The other big impact is the introduction of atomic types into the standard. There are atomic versions of most built-in types, as well as user types with the atomic attribute. At the basic level, an atomic type is defined such that all reads and writes must only ever be seen by other threads as a single operation. For instance, a store to a long long may be 2 or more instructions on some architectures. A parallel thread reading from that memory location could read the value between the two writes and come up with a value which should never exist. This is not allowed... parallel threads should never see a partially completed atomic object.
All atomic operations are implemented to ensure memory coherency per atomic object. Atomic loads and/or stores may require different or additional instructions in order to achieve this. This is critical for different threads which are performing read/modify/write atomic operations so they don't interfere with each other. Each atomic object is required to have a single modification order. Threads may see sub-sequences, but values cannot be seen out of order. It amounts to serializing atomic writes. If the values 2 and 4 are written to an atomic variable by 2 different threads, and they are turn out to be in the order 2,4 for some execution, no thread reading that atomic variable during that execution will ever see the sequence 4,2. So there may be some additional cost to read or write an atomic value.
The second aspect of the memory model involves the thread synchronization mechanism built into the atomic types which is used to prevent data races. A synchronization mode is attached to atomic operations based on what other shared memory variables also need to be synchronized. This gives the programmer some level of control over when and how much synchronization actually happens. There is also an impact on what compiler optimizations are allowed to be performed on and around atomics. The synchronization mode may also have a significant impact the overall run-time performance of the system.
There is a paper which tries to describe this (A Less formal explanation of the Proposed C++ concurrency memory model) which is better than the draft standard, but still leaves unanswered questions to those unfamiliar with the standard.
Anthony Williams is producing a book titled “C++ Concurrency In Action : Practical Multithreading” which is due to be released in Sept 2010, but can be purchased in an early release program. This book appears to give a much more rounded description of the memory model and its impact, along with general threading and such.
The atomic types
The first issue is implementing the atomic types themselves. Many architectures provide instructions for some integral size atomic operations such as adding, incrementing, subtracting, etc. The operations are usually provided with 1,2,4 and 8 byte variations. This allows you to easily work with atomic types which map to these sizes.
Some architectures do not provide this nice variety of operations, but do provide the basic compare_and_swap operation. This instruction can be used to emulate the other operations with a load/manipulate/compare-and-swap loop, it just isn't as efficient.
There are also a few architectures which have no atomic support, but the linux kernel does provide some support for software atomic sequences, and a few of the ports provide atomic support using this approach.

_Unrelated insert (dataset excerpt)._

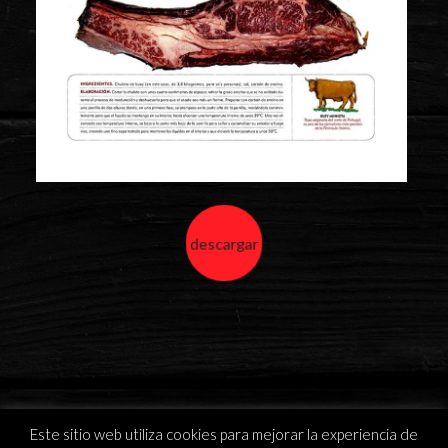
descargar
Este sitio web utiliza cookies para mejorar la experiencia de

The remaining architectures simply do not support atomic operations. All of this is documented in the status section on Atomics wiki page.
Some built-in types may have sizes which do not map to a provided atomic operation, and user defined classes can be any arbitrary size. User classes which happen to be the same size as one of the built-in supported types can be mapped to the same integral routines, and therefore be satisfied easily. (Ie, a user type which is 4 bytes long can use the 4-byte builtin atomic operations). Its the other sizes which are more interesting.

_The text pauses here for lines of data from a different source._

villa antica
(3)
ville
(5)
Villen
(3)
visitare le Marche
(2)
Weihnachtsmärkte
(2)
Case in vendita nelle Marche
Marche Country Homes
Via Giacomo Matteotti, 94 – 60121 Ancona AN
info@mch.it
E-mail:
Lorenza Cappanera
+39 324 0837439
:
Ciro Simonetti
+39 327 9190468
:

There are various approaches that can be taken. The simplest approach is to simply add a mutual exclusion lock to the class, and then and reads or writes would get held up until modifications are complete. This could be sped up by providing separate read and write locks so that multiple reads can proceed simultaneously, and only a write would hold everything up. And there are further enhancements which can easily be implemented to provide initial compliance with the standard.
The problem with locks is that if a thread which has a lock suddenly dies for some reason, the lock will never be released, and the entire system comes to a grinding halt. This has triggered a lot of research into lock-free algorithms, many of which it would be nice to incorporate into the standard library. The basis of all this work requires that there is a lock-free implementation of atomic types.
When available, the hardware operations are already lock free, so it's the non-builtin sizes which a solution is required for. There are various approaches, and at the moment investigations involve maintaining instances of these types with a pointer, and keeping the contents in dynamic memory. When a write operation is performed, new memory is allocated and the new value constructed there. The write is atomically performed by doing a compare-and-swap on the pointer. If the pointer value hasn't changed, then the pointer 'instantly' refers to the entire newly created value. Any new reads will now pick up this new value. Any reads which were using the old value are still referring to the original memory, and still get the original values. The issues left to resolve are how to dispose of memory when it is no longer needed, but investigations are still ongoing.